● EXERCISE DETAILS
Scan the entries for the word "lines" and return every line that has it.
------ SUPPLIED ENTRIES ------
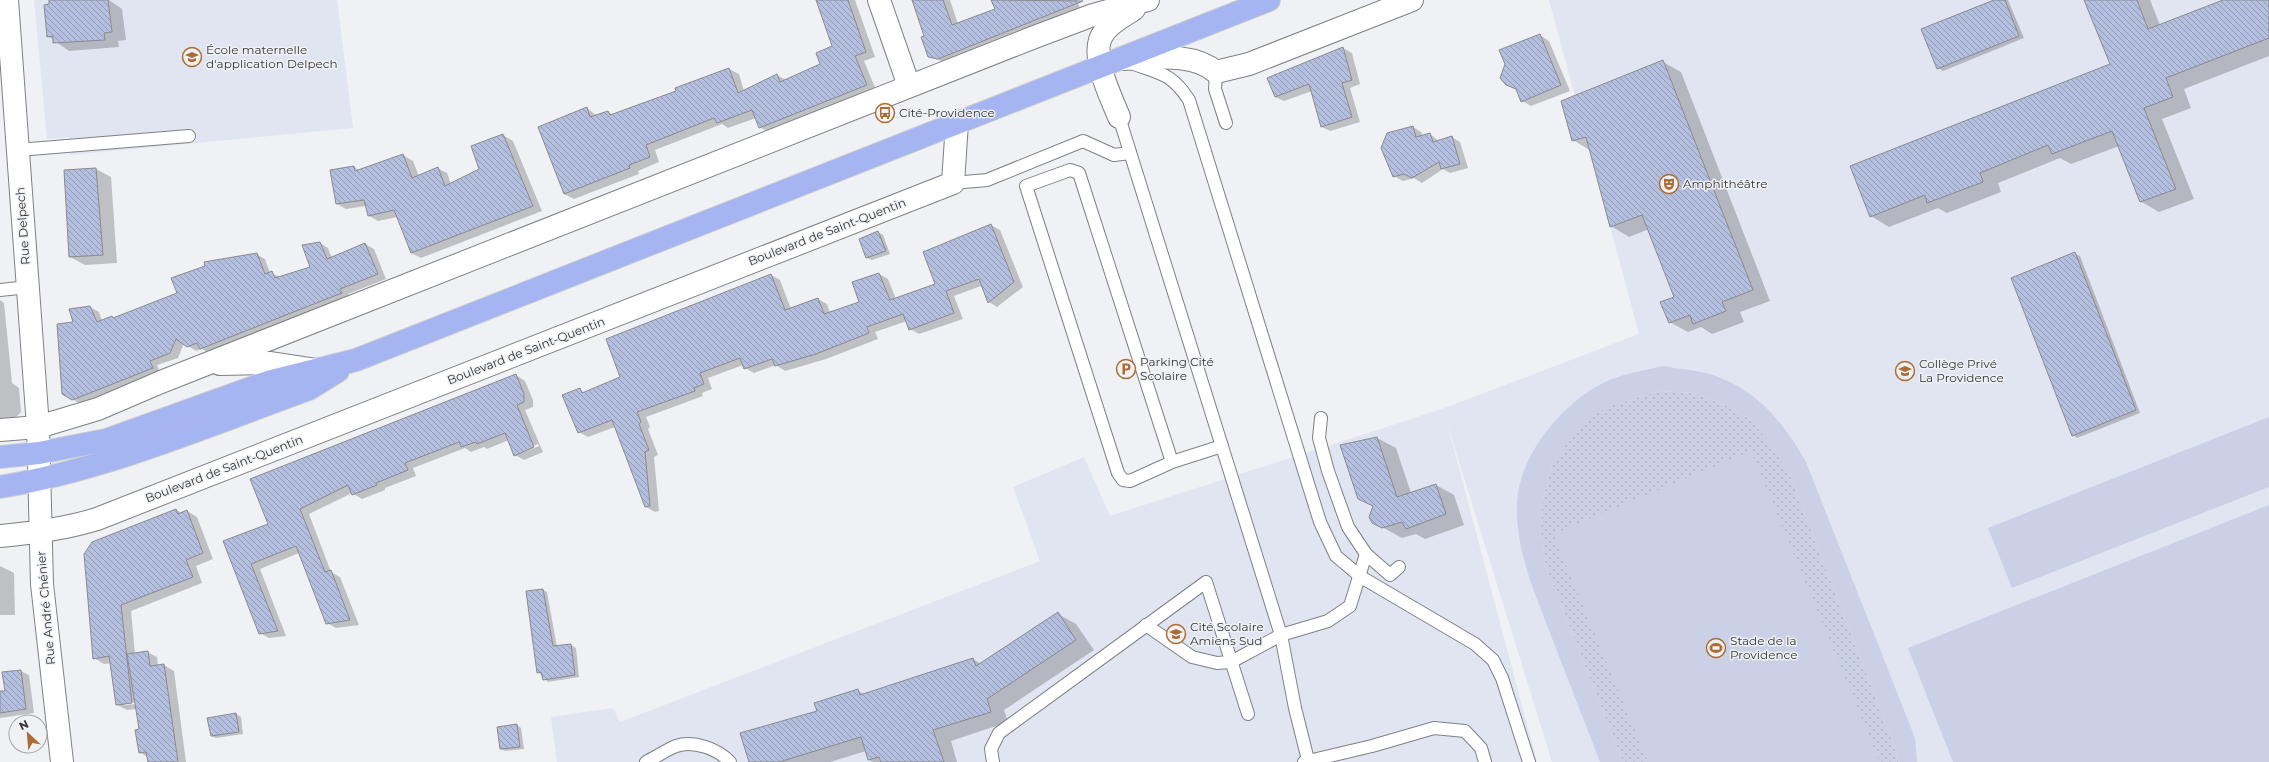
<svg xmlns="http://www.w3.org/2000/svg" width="2269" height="762" font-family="Montserrat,sans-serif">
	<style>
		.built { fill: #e1e5f1 }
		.grass { fill: url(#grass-dots) }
		.pitch { fill: #cad1e6 }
		.shadow { fill: #0003; fill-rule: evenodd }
		.building { fill: url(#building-back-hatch); stroke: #8a8b8f }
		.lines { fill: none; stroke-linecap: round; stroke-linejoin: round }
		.lane-casing { stroke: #7e8084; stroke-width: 14 }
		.street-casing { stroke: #7e8084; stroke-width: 24 }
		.secondary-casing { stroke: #7e8084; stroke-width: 24 }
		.primary-casing { stroke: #cecfcf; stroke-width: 24 }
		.lane { stroke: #fff; stroke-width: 12 }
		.street { stroke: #fff; stroke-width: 22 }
		.secondary { stroke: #fff; stroke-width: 22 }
		.primary { stroke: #a5b5f2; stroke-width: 22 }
		.labels { text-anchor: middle; stroke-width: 3; stroke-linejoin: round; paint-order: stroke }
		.poi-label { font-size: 12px; fill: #343536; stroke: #eff1f5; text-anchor: start }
		.street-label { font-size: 12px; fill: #343536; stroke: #eff1f5 }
	</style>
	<defs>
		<pattern id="grass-dots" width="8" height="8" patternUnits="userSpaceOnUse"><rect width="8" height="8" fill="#cad1e6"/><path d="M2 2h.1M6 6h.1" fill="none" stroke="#aeb4c6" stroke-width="1.8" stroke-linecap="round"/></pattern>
		<pattern id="building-back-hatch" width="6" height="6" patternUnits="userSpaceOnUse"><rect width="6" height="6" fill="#b4bfe0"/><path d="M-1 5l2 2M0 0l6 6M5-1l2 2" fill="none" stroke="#939cb6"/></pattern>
	</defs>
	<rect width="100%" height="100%" fill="#eff1f5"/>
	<!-- built -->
	<g class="built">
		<polygon points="34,0 337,0 353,128 70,155 69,137 47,139"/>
		<polygon points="1549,0 2269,0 2269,762 1552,762 1447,423 1537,762 557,762 551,717 613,708 620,722 1040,561 1013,487 1084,457 1110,516 1442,409 1639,334"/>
	</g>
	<!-- grass -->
	<polygon class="grass" points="1660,391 1695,393 1725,405 1751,420 1772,446 1789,473 1896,751 1898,762 1623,762 1545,564 1541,532 1542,503 1553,461 1586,421 1606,407"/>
	<!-- pitch -->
	<g class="pitch">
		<path d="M 1664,366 C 1678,369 1693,370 1706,373 C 1755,387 1782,420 1806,462 L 1915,738 L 1917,762 L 1898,762 L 1896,751 L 1789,473 L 1772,446 L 1751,420 L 1725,405 L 1695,393 L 1660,391 L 1606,407 L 1586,421 L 1553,461 L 1542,503 L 1541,532 L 1545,564 L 1623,762 L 1600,762 C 1584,721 1568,679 1552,638 C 1536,596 1517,555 1517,510 C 1516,477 1534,444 1556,420 C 1592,382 1613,376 1664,366 Z"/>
		<polygon points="2269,417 2269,487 2012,588 1988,528"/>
		<polygon points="1751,451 1880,762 1648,762 1553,534"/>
		<polygon points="2269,505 2269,762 1953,762 1908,648"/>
	</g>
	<!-- shadow -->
	<g class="shadow">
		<polygon points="50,0 109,0 122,9 126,40 118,41 119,47 69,51 48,36"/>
		<polygon points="817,0 855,0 875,57 864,61 876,90 769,132 759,127 756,118 728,128 722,124 655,150 659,162 638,171 639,174 574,199 564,194 587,108 597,116 608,112 614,115 678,92 729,69 739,74 744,91 777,75 786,80 821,65 834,47"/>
		<polygon points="913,0 950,0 958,24 996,9 992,0 1077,0 1081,11 948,64 929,56 925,37"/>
		<polygon points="1997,0 2008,0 2024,38 1943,71 1938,68"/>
		<polygon points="2086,0 2150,0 2160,25 2226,0 2269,0 2269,56 2184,89 2191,108 2162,119 2194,199 2159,212 2140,201 2119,146 2071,164 2060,158 1998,183 2001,192 1947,213 1938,208 1889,227 1871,216 2111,64"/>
		<polygon points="1540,35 1549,41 1570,91 1531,106 1522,101 1517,90 1507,84"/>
		<polygon points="1343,48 1352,53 1360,84 1350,88 1360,122 1330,131 1322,127 1312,91 1284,101 1275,97"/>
		<polygon points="1663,62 1681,72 1770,301 1740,312 1744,322 1712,334 1701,327 1688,332 1670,322 1676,297 1649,229 1629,237 1611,226 1591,151 1573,140"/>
		<polygon points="1413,127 1421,132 1423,136 1430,134 1439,141 1452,137 1460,142 1468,168 1450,173 1443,169 1422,183 1414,178 1403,181 1394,176"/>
		<polygon points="503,135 513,141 542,211 421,258 411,253 397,217 378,221 369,216 366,206 346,209 337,204 354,167 360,171 403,155 413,161 419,176 437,168 447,173 451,184 481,170"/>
		<polygon points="96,169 111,177 117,263 85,265 70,257 65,171"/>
		<polygon points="991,225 1000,230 1023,287 997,307 989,302 981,286 954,296 963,319 919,334 910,329 907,321 875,332 878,339 826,359 785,371 776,365 754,373 745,368 743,365 708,378 712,389 702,393 703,396 646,417 650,427 648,429 658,455 654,457 659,511 655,512 646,507 615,427 588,437 579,432 580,390 585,393 621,377 771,275 780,280 791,309 818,299 827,304 830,313 861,303 879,274 888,279 896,299 936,285"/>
		<polygon points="878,232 883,235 890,254 872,260 867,258 861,240"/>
		<polygon points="320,243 328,248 332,258 365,244 374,249 386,279 348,294 349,297 209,353 202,349 196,351 184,343 178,358 157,365 160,372 81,404 63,394 75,322 90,307 99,312 102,321 112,317 115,319 179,294 256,254 265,259 270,273 281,277 311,267"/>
		<polygon points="2075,254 2080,256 2140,413 2077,438 2073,435"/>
		<polygon points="0,300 4,303 12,383 19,388 21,412 15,418 0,419"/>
		<path d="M 516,375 L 525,381 L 533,400 L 533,407 L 525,410 L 543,452 L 524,460 L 515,455 L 509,440 L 487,449 L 484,447 L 471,452 L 465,448 L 413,468 L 416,476 L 385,488 L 385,490 L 362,499 L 352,493 L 309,514 L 331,572 L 340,577 L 359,625 L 336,628 L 327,623 L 299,553 L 260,569 L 286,636 L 269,638 L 260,633 L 224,542 L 269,524 ZM 538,444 L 539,446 L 519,454 L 519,452 Z"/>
		<polygon points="1377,438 1396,448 1411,493 1436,485 1454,495 1464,525 1425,539 1416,534 1402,538 1373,522 1374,507 1358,498"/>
		<path d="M 176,510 L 182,513 L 187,511 L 197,517 L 213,559 L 196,566 L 202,583 L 131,611 L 135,654 L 147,652 L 157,657 L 158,666 L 164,665 L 174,671 L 186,762 L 149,762 L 147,757 L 140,752 L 140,730 L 136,709 L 127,710 L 117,705 L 111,663 L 104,664 L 94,658 L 85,554 ZM 137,702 L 137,704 L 125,705 L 125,703 Z"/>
		<polygon points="0,566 14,573 15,615 0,615"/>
		<polygon points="543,590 547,592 557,647 571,645 576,648 579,677 548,682 538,672"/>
		<polygon points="1058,614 1076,624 1094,650 1004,710 1008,722 951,741 957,762 873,762 869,760 866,751 830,762 750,762 818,711 857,690 865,695 973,659 981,664"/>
		<polygon points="21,671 29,675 34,713 0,718 0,692 6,691 3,673"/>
		<polygon points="236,714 241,717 243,734 216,738 211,736"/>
		<polygon points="517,725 521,728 524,749 505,751 501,749"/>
	</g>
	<!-- building -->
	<g class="building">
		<polygon points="49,0 108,0 112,32 104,33 105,40 53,43 53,36 47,37 44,5 49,4"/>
		<polygon points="816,0 848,0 866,52 855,56 867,85 759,128 752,110 717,123 714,118 646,145 650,157 629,165 630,168 564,194 538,127 587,107 590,117 608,111 610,115 676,91 675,88 729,68 738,93 777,74 780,82 820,64 816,53 832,46"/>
		<polygon points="912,0 943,0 952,25 995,9 991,0 1083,1 938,59 928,57 926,51 921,37 924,36"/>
		<polygon points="1994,0 2005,0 2019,36 1937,69 1921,29"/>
		<polygon points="2084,0 2137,0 2148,29 2223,0 2269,0 2269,38 2166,78 2173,97 2144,108 2176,189 2140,202 2112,131 2052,154 2048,145 1980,173 1983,182 1927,203 1925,195 1870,217 1850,166 2110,64"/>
		<polygon points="1540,34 1561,85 1521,102 1516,89 1506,85 1500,78 1505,64 1499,50"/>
		<polygon points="1343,47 1352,80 1342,83 1352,117 1321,127 1309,84 1275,97 1267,78"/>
		<polygon points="1663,60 1753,290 1722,302 1726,311 1693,324 1690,315 1669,323 1660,302 1674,297 1642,215 1610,227 1586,137 1572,141 1561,101"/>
		<polygon points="1413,126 1416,137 1430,133 1433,142 1452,136 1460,164 1441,169 1439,162 1412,178 1404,174 1393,177 1381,148 1387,133"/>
		<polygon points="503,134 533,206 411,253 394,210 368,216 364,200 336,204 330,170 354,166 355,171 403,154 412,178 438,167 445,186 479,169 471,146"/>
		<polygon points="96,168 103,255 69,257 64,170"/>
		<polygon points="991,224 1014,282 988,303 979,279 946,291 954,313 909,330 903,314 867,327 869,333 816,354 775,366 772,359 744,369 740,358 700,373 704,384 694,388 695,391 637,412 641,422 639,424 649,450 645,452 650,506 645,507 612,420 578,433 562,395 580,388 582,393 620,377 606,339 771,274 785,310 818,298 824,314 859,302 852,282 879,273 890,300 935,284 923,252"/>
		<polygon points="878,231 886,251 866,258 859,239"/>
		<polygon points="320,242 327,259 365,243 378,274 340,289 342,293 329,298 200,349 197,343 187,347 176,339 170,353 150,361 153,368 72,400 62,394 57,324 73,322 69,309 90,306 97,322 112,316 113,318 177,293 171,278 205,266 204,262 257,253 265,274 272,271 275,278 310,267 302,245"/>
		<polygon points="2075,252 2136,410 2072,436 2011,278"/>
		<polygon points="516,374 524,394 524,402 517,405 534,447 514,456 505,433 477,444 476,442 461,447 459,442 405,463 408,470 376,483 377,485 352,495 348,485 300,509 325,572 331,570 350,620 326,624 296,546 251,564 278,631 259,634 223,541 268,524 250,479"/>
		<polygon points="1377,437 1397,497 1436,484 1446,514 1406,529 1402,522 1382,528 1372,523 1369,517 1373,506 1358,499 1340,445"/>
		<polygon points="176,509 178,514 187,510 203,553 186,560 193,577 121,605 132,703 116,705 109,656 93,659 84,554 92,542"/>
		<polygon points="543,589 553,646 571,644 575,675 543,680 541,672 537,673 526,591"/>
		<polygon points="1058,612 1076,640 987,699 991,712 933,730 944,762 881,762 879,757 868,760 861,737 779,762 749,762 740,733 817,711 814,703 858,689 860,695 973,658 976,666"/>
		<polygon points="148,651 150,666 164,664 178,762 148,762 146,752 139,753 135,730 139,729 127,654"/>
		<polygon points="21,670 26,709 0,713 0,691 5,691 2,672"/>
		<polygon points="236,713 239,732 211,736 207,718"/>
		<polygon points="517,724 520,747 500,749 497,727"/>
	</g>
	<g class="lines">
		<!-- lane casing -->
		<g class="lane-casing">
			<g id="lane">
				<path d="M 1134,64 C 1162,74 1172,74 1189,100 L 1320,522 L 1336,556 L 1361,577 L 1475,644 L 1493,660 L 1502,678 L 1529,762"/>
				<polyline points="1216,72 1215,89 1226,123"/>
				<polyline points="1119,117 1281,635 1295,708 1308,760"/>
				<polyline points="18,150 189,136"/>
				<polyline points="953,183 987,180 1083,141 1114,155 1130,153"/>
				<polyline points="0,290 28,287"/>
				<polyline points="1321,418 1319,438 1328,471 1348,527 1366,554 1390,575 1399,567"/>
				<polyline points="1172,462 1130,481 1123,480 1118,473 1026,186 1070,170 1079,173 1172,462 1222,446"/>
				<polyline points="1146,625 1192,657 1217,663 1231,662 1281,635 1328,621 1350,606 1366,554"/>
				<path d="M 646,762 C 656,757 666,750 676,746 C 694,740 718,749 730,762"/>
				<polyline points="993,762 991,749 999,733 1206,582 1248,714"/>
				<polyline points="1304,762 1372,746 1434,728 1465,731 1481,748 1485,762"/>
			</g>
		</g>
		<!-- street casing -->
		<g class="street-casing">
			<g id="street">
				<polyline points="879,0 909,86"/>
				<path d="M 1120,59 C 1151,59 1191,51 1216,72 L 1249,64 L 1412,0"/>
				<path d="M 1119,117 C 1111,97 1093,61 1100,40 C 1105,25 1123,17 1134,9"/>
				<polyline points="220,364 271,363 317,370"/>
				<polyline points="0,430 38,427 98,409 161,382 1032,38 1093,15 1148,0"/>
				<path d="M 0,536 C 33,533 65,529 97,519 L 953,183 L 957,123"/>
			</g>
		</g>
		<!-- secondary casing -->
		<g class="secondary-casing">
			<polyline id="secondary" points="7,0 38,427 42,584 62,762"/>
		</g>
		<!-- primary casing -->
		<g class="primary-casing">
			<g id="primary">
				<polyline points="0,457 39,453 106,440 268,382 356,360 1269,0"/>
				<path d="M 0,487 C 107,469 207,426 309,389 L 338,371"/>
			</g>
		</g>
		<!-- lane -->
		<use href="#lane" class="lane"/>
		<!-- street -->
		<use href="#street" class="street"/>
		<!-- secondary -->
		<use href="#secondary" class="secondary"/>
		<!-- primary -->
		<use href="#primary" class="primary"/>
	</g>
	<!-- icons -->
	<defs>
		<g id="school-ring" transform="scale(1)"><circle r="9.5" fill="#eff1f5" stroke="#ab6d33" stroke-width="1.5"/><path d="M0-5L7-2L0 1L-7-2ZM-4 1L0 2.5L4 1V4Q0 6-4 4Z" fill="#ab6d33"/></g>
		<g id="bus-ring" transform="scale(1)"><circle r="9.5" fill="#eff1f5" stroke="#ab6d33" stroke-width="1.5"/><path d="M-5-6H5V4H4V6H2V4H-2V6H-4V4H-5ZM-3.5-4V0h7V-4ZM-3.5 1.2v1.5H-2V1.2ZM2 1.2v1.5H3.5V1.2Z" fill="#ab6d33"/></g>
		<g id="theatre-ring" transform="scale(1)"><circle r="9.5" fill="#eff1f5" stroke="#ab6d33" stroke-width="1.5"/><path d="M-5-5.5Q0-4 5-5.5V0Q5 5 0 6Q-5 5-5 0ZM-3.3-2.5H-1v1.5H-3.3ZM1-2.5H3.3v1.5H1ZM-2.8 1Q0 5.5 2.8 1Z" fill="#ab6d33"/></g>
		<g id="parking-ring" transform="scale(1)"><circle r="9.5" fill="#eff1f5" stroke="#ab6d33" stroke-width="1.5"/><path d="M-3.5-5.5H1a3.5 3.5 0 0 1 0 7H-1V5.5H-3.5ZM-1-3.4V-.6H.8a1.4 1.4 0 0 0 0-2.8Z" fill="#ab6d33"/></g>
		<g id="stadium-ring" transform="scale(1)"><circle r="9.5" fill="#eff1f5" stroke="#ab6d33" stroke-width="1.5"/><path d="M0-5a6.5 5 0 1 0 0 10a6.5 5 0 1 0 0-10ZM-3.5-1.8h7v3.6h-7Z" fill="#ab6d33"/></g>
	</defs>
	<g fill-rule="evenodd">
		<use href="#school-ring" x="192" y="57"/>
		<use href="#bus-ring" x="885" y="113"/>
		<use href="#theatre-ring" x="1669" y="184"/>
		<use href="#parking-ring" x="1126" y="369"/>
		<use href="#school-ring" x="1905" y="371"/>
		<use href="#school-ring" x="1176" y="634"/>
		<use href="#stadium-ring" x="1716" y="648"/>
	</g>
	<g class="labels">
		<!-- poi labels -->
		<g class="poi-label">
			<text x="206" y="54">École maternelle<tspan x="206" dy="14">d'application Delpech</tspan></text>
			<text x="899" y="117">Cité-Providence</text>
			<text x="1683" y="188">Amphithéâtre</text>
			<text x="1140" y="366">Parking Cité<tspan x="1140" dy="14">Scolaire</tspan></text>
			<text x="1919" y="368">Collège Privé<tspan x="1919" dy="14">La Providence</tspan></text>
			<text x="1190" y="631">Cité Scolaire<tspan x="1190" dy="14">Amiens Sud</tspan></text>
			<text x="1730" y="645">Stade de la<tspan x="1730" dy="14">Providence</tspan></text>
		</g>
		<!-- street labels -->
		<g class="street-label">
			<text transform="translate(23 226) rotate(-94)" y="4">Rue Delpech</text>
			<text transform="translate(827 232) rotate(-21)" y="4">Boulevard de Saint-Quentin</text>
			<text transform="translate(526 351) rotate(-21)" y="4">Boulevard de Saint-Quentin</text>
			<text transform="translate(224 469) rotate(-21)" y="4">Boulevard de Saint-Quentin</text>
			<text transform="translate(46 608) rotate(-95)" y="4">Rue André Chénier</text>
		</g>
	</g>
	<!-- north arrow -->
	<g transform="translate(28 734) rotate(334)"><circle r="19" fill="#eff1f5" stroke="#a4a6a9"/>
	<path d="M0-3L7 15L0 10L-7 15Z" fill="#ab6d33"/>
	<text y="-6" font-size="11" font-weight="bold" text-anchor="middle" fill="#343536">N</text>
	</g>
</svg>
------
● RESULT OF THE TASK
		.lines { fill: none; stroke-linecap: round; stroke-linejoin: round }
	<g class="lines">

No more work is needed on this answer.